In a followup to this original post, see the CNN interview with Fareed Zakaria where he states, “It would be bizarre to bomb Iran– which means bombing Iranians — now that we have seen the inside of that country.”
In reading the article by Yale Professor David Bromwich, “Iran Was an Easier Enemy Before We Saw Their Faces” on The Huffington Post, two sentences jumped out at me. These two simple sentences, in terms of their structure, didn’t rhyme, didn’t contain a word with more than 3 syllables, lucky for me I didn’t need a dictionary to help me through them. With all of that, I’m not sure I’ve read two more gut-grabbing sentences in some time.
“The faces of the people, and not “the face of the enemy.’” He writes a few lines later, “It isn’t the face of the enemy that we see in these pictures. No, these are people much like ourselves, who don’t want to die at the hands of their government–or at the hands of ours, either, for that matter.”
Face or faces?
For expediency sake, I suspect, we tend to brand a people, a country, a government as a singular entity. It’s a good bit easier to foment blame or craft a label of evil against a Face. Ignoring the varied tapestry of the people’s faces allows us to paint with strokes of a very broad brush.

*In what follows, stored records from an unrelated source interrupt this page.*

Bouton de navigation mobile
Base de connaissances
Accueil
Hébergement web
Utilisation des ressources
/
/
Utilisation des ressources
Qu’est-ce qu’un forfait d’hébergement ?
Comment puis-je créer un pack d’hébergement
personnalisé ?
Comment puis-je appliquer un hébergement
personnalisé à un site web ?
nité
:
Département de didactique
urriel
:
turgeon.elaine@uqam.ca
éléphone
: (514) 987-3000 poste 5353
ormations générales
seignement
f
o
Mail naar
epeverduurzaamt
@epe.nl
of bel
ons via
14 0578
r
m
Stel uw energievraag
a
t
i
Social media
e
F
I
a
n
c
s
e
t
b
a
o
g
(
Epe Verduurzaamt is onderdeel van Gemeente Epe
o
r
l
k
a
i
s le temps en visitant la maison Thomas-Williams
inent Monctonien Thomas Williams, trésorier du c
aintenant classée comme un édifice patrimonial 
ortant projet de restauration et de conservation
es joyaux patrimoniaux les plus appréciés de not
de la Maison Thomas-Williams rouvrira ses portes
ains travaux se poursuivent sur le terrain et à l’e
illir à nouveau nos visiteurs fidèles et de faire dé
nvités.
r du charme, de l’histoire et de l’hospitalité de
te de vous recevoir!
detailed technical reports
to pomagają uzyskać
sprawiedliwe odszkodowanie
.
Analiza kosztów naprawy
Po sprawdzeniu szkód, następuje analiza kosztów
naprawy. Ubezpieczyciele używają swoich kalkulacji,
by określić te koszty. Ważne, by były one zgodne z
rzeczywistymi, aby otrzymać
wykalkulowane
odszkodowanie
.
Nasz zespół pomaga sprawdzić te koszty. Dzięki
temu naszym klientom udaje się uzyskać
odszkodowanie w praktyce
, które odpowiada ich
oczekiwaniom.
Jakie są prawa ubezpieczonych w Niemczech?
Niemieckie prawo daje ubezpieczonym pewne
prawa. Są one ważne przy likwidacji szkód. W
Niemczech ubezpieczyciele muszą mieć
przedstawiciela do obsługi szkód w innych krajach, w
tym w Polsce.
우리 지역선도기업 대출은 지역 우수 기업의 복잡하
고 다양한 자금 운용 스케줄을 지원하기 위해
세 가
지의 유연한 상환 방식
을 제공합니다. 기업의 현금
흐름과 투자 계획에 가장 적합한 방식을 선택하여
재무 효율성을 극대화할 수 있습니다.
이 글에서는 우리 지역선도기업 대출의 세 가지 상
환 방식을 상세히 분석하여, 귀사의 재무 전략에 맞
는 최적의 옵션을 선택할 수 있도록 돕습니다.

I’m guilty! Probably, way guilty at times. When I think of North Korea, I think of Kim Jong-il, when I hear of Iran my mind instantly focuses on Mahmoud Amadinejad and now a host of Ayatollahs. In the Sudan it’s Omar Hassan al-Bashir and in Rowanda, Robert Mugabe. For how ling was the face of Saddam Hussein synonymous with Iraq?
Despicable? One-in-all. But with that myopic nearsightedness, it’s easy to focus a sense of outrage on a Target; but what of the targets?
I need to do a better job at looking through the Face to get to the faces.
As we take umbrage with a foreign Head of State, should we not take a moment to look beneath the umbrella and reflect on the people? When we decry a Dictator and call for military action to oust him/her, should we pause long enough to look at the “dictated” so to speak?
Thanks to Professor Bromwich, the term “surgical strike” doesn’t seem as synonymous with “clinical” to me these days.